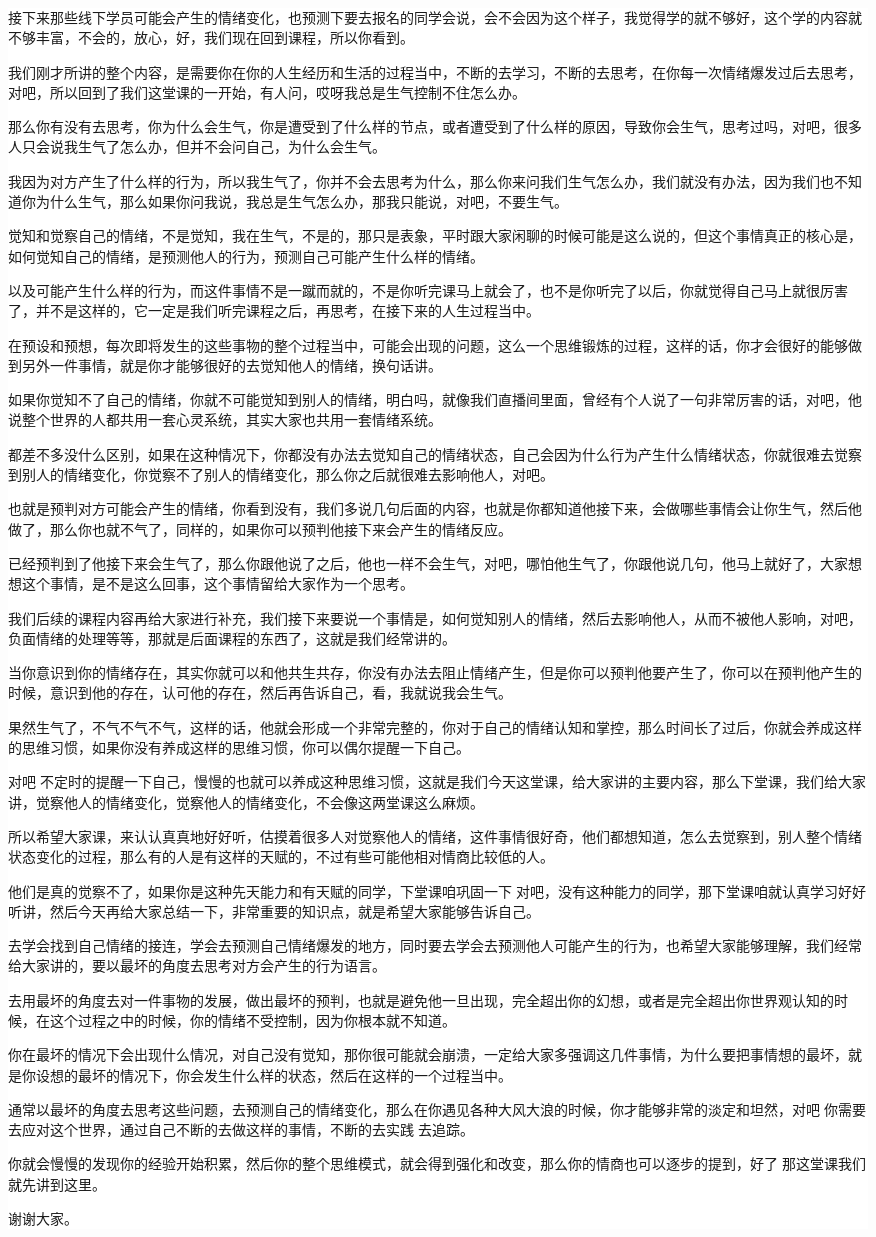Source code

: 接下来那些线下学员可能会产生的情绪变化，也预测下要去报名的同学会说，会不会因为这个样子，我觉得学的就不够好，这个学的内容就不够丰富，不会的，放心，好，我们现在回到课程，所以你看到。

我们刚才所讲的整个内容，是需要你在你的人生经历和生活的过程当中，不断的去学习，不断的去思考，在你每一次情绪爆发过后去思考，对吧，所以回到了我们这堂课的一开始，有人问，哎呀我总是生气控制不住怎么办。

那么你有没有去思考，你为什么会生气，你是遭受到了什么样的节点，或者遭受到了什么样的原因，导致你会生气，思考过吗，对吧，很多人只会说我生气了怎么办，但并不会问自己，为什么会生气。

我因为对方产生了什么样的行为，所以我生气了，你并不会去思考为什么，那么你来问我们生气怎么办，我们就没有办法，因为我们也不知道你为什么生气，那么如果你问我说，我总是生气怎么办，那我只能说，对吧，不要生气。

觉知和觉察自己的情绪，不是觉知，我在生气，不是的，那只是表象，平时跟大家闲聊的时候可能是这么说的，但这个事情真正的核心是，如何觉知自己的情绪，是预测他人的行为，预测自己可能产生什么样的情绪。

以及可能产生什么样的行为，而这件事情不是一蹴而就的，不是你听完课马上就会了，也不是你听完了以后，你就觉得自己马上就很厉害了，并不是这样的，它一定是我们听完课程之后，再思考，在接下来的人生过程当中。

在预设和预想，每次即将发生的这些事物的整个过程当中，可能会出现的问题，这么一个思维锻炼的过程，这样的话，你才会很好的能够做到另外一件事情，就是你才能够很好的去觉知他人的情绪，换句话讲。

如果你觉知不了自己的情绪，你就不可能觉知到别人的情绪，明白吗，就像我们直播间里面，曾经有个人说了一句非常厉害的话，对吧，他说整个世界的人都共用一套心灵系统，其实大家也共用一套情绪系统。

都差不多没什么区别，如果在这种情况下，你都没有办法去觉知自己的情绪状态，自己会因为什么行为产生什么情绪状态，你就很难去觉察到别人的情绪变化，你觉察不了别人的情绪变化，那么你之后就很难去影响他人，对吧。

也就是预判对方可能会产生的情绪，你看到没有，我们多说几句后面的内容，也就是你都知道他接下来，会做哪些事情会让你生气，然后他做了，那么你也就不气了，同样的，如果你可以预判他接下来会产生的情绪反应。

已经预判到了他接下来会生气了，那么你跟他说了之后，他也一样不会生气，对吧，哪怕他生气了，你跟他说几句，他马上就好了，大家想想这个事情，是不是这么回事，这个事情留给大家作为一个思考。

我们后续的课程内容再给大家进行补充，我们接下来要说一个事情是，如何觉知别人的情绪，然后去影响他人，从而不被他人影响，对吧，负面情绪的处理等等，那就是后面课程的东西了，这就是我们经常讲的。

当你意识到你的情绪存在，其实你就可以和他共生共存，你没有办法去阻止情绪产生，但是你可以预判他要产生了，你可以在预判他产生的时候，意识到他的存在，认可他的存在，然后再告诉自己，看，我就说我会生气。

果然生气了，不气不气不气，这样的话，他就会形成一个非常完整的，你对于自己的情绪认知和掌控，那么时间长了过后，你就会养成这样的思维习惯，如果你没有养成这样的思维习惯，你可以偶尔提醒一下自己。

对吧 不定时的提醒一下自己，慢慢的也就可以养成这种思维习惯，这就是我们今天这堂课，给大家讲的主要内容，那么下堂课，我们给大家讲，觉察他人的情绪变化，觉察他人的情绪变化，不会像这两堂课这么麻烦。

所以希望大家课，来认认真真地好好听，估摸着很多人对觉察他人的情绪，这件事情很好奇，他们都想知道，怎么去觉察到，别人整个情绪状态变化的过程，那么有的人是有这样的天赋的，不过有些可能他相对情商比较低的人。

他们是真的觉察不了，如果你是这种先天能力和有天赋的同学，下堂课咱巩固一下 对吧，没有这种能力的同学，那下堂课咱就认真学习好好听讲，然后今天再给大家总结一下，非常重要的知识点，就是希望大家能够告诉自己。

去学会找到自己情绪的接连，学会去预测自己情绪爆发的地方，同时要去学会去预测他人可能产生的行为，也希望大家能够理解，我们经常给大家讲的，要以最坏的角度去思考对方会产生的行为语言。

去用最坏的角度去对一件事物的发展，做出最坏的预判，也就是避免他一旦出现，完全超出你的幻想，或者是完全超出你世界观认知的时候，在这个过程之中的时候，你的情绪不受控制，因为你根本就不知道。

你在最坏的情况下会出现什么情况，对自己没有觉知，那你很可能就会崩溃，一定给大家多强调这几件事情，为什么要把事情想的最坏，就是你设想的最坏的情况下，你会发生什么样的状态，然后在这样的一个过程当中。

通常以最坏的角度去思考这些问题，去预测自己的情绪变化，那么在你遇见各种大风大浪的时候，你才能够非常的淡定和坦然，对吧 你需要去应对这个世界，通过自己不断的去做这样的事情，不断的去实践 去追踪。

你就会慢慢的发现你的经验开始积累，然后你的整个思维模式，就会得到强化和改变，那么你的情商也可以逐步的提到，好了 那这堂课我们就先讲到这里。

谢谢大家。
■ ■ ■
• What to do: Render the lines above as a Markdown table with the columns "Row" and "Text," numbering each non-blank line and leaving out the blank ones. Omit the pictures from the table.

• Problem solution:
| Row | Text |
|---|---|
| 1 | Source code |
| 2 | : 接下来那些线下学员可能会产生的情绪变化，也预测下要去报名的同学会说，会不会因为这个样子，我觉得学的就不够好，这个学的内容就不够丰富，不会的，放心，好，我们现在回到课程，所以你看到。 |
| 3 | 我们刚才所讲的整个内容，是需要你在你的人生经历和生活的过程当中，不断的去学习，不断的去思考，在你每一次情绪爆发过后去思考，对吧，所以回到了我们这堂课的一开始，有人问，哎呀我总是生气控制不住怎么办。 |
| 4 | 那么你有没有去思考，你为什么会生气，你是遭受到了什么样的节点，或者遭受到了什么样的原因，导致你会生气，思考过吗，对吧，很多人只会说我生气了怎么办，但并不会问自己，为什么会生气。 |
| 5 | 我因为对方产生了什么样的行为，所以我生气了，你并不会去思考为什么，那么你来问我们生气怎么办，我们就没有办法，因为我们也不知道你为什么生气，那么如果你问我说，我总是生气怎么办，那我只能说，对吧，不要生气。 |
| 6 | 觉知和觉察自己的情绪，不是觉知，我在生气，不是的，那只是表象，平时跟大家闲聊的时候可能是这么说的，但这个事情真正的核心是，如何觉知自己的情绪，是预测他人的行为，预测自己可能产生什么样的情绪。 |
| 7 | 以及可能产生什么样的行为，而这件事情不是一蹴而就的，不是你听完课马上就会了，也不是你听完了以后，你就觉得自己马上就很厉害了，并不是这样的，它一定是我们听完课程之后，再思考，在接下来的人生过程当中。 |
| 8 | 在预设和预想，每次即将发生的这些事物的整个过程当中，可能会出现的问题，这么一个思维锻炼的过程，这样的话，你才会很好的能够做到另外一件事情，就是你才能够很好的去觉知他人的情绪，换句话讲。 |
| 9 | 如果你觉知不了自己的情绪，你就不可能觉知到别人的情绪，明白吗，就像我们直播间里面，曾经有个人说了一句非常厉害的话，对吧，他说整个世界的人都共用一套心灵系统，其实大家也共用一套情绪系统。 |
| 10 | 都差不多没什么区别，如果在这种情况下，你都没有办法去觉知自己的情绪状态，自己会因为什么行为产生什么情绪状态，你就很难去觉察到别人的情绪变化，你觉察不了别人的情绪变化，那么你之后就很难去影响他人，对吧。 |
| 11 | 也就是预判对方可能会产生的情绪，你看到没有，我们多说几句后面的内容，也就是你都知道他接下来，会做哪些事情会让你生气，然后他做了，那么你也就不气了，同样的，如果你可以预判他接下来会产生的情绪反应。 |
| 12 | 已经预判到了他接下来会生气了，那么你跟他说了之后，他也一样不会生气，对吧，哪怕他生气了，你跟他说几句，他马上就好了，大家想想这个事情，是不是这么回事，这个事情留给大家作为一个思考。 |
| 13 | 我们后续的课程内容再给大家进行补充，我们接下来要说一个事情是，如何觉知别人的情绪，然后去影响他人，从而不被他人影响，对吧，负面情绪的处理等等，那就是后面课程的东西了，这就是我们经常讲的。 |
| 14 | 当你意识到你的情绪存在，其实你就可以和他共生共存，你没有办法去阻止情绪产生，但是你可以预判他要产生了，你可以在预判他产生的时候，意识到他的存在，认可他的存在，然后再告诉自己，看，我就说我会生气。 |
| 15 | 果然生气了，不气不气不气，这样的话，他就会形成一个非常完整的，你对于自己的情绪认知和掌控，那么时间长了过后，你就会养成这样的思维习惯，如果你没有养成这样的思维习惯，你可以偶尔提醒一下自己。 |
| 16 | 对吧 不定时的提醒一下自己，慢慢的也就可以养成这种思维习惯，这就是我们今天这堂课，给大家讲的主要内容，那么下堂课，我们给大家讲，觉察他人的情绪变化，觉察他人的情绪变化，不会像这两堂课这么麻烦。 |
| 17 | 所以希望大家课，来认认真真地好好听，估摸着很多人对觉察他人的情绪，这件事情很好奇，他们都想知道，怎么去觉察到，别人整个情绪状态变化的过程，那么有的人是有这样的天赋的，不过有些可能他相对情商比较低的人。 |
| 18 | 他们是真的觉察不了，如果你是这种先天能力和有天赋的同学，下堂课咱巩固一下 对吧，没有这种能力的同学，那下堂课咱就认真学习好好听讲，然后今天再给大家总结一下，非常重要的知识点，就是希望大家能够告诉自己。 |
| 19 | 去学会找到自己情绪的接连，学会去预测自己情绪爆发的地方，同时要去学会去预测他人可能产生的行为，也希望大家能够理解，我们经常给大家讲的，要以最坏的角度去思考对方会产生的行为语言。 |
| 20 | 去用最坏的角度去对一件事物的发展，做出最坏的预判，也就是避免他一旦出现，完全超出你的幻想，或者是完全超出你世界观认知的时候，在这个过程之中的时候，你的情绪不受控制，因为你根本就不知道。 |
| 21 | 你在最坏的情况下会出现什么情况，对自己没有觉知，那你很可能就会崩溃，一定给大家多强调这几件事情，为什么要把事情想的最坏，就是你设想的最坏的情况下，你会发生什么样的状态，然后在这样的一个过程当中。 |
| 22 | 通常以最坏的角度去思考这些问题，去预测自己的情绪变化，那么在你遇见各种大风大浪的时候，你才能够非常的淡定和坦然，对吧 你需要去应对这个世界，通过自己不断的去做这样的事情，不断的去实践 去追踪。 |
| 23 | 你就会慢慢的发现你的经验开始积累，然后你的整个思维模式，就会得到强化和改变，那么你的情商也可以逐步的提到，好了 那这堂课我们就先讲到这里。 |
| 24 | 谢谢大家。 |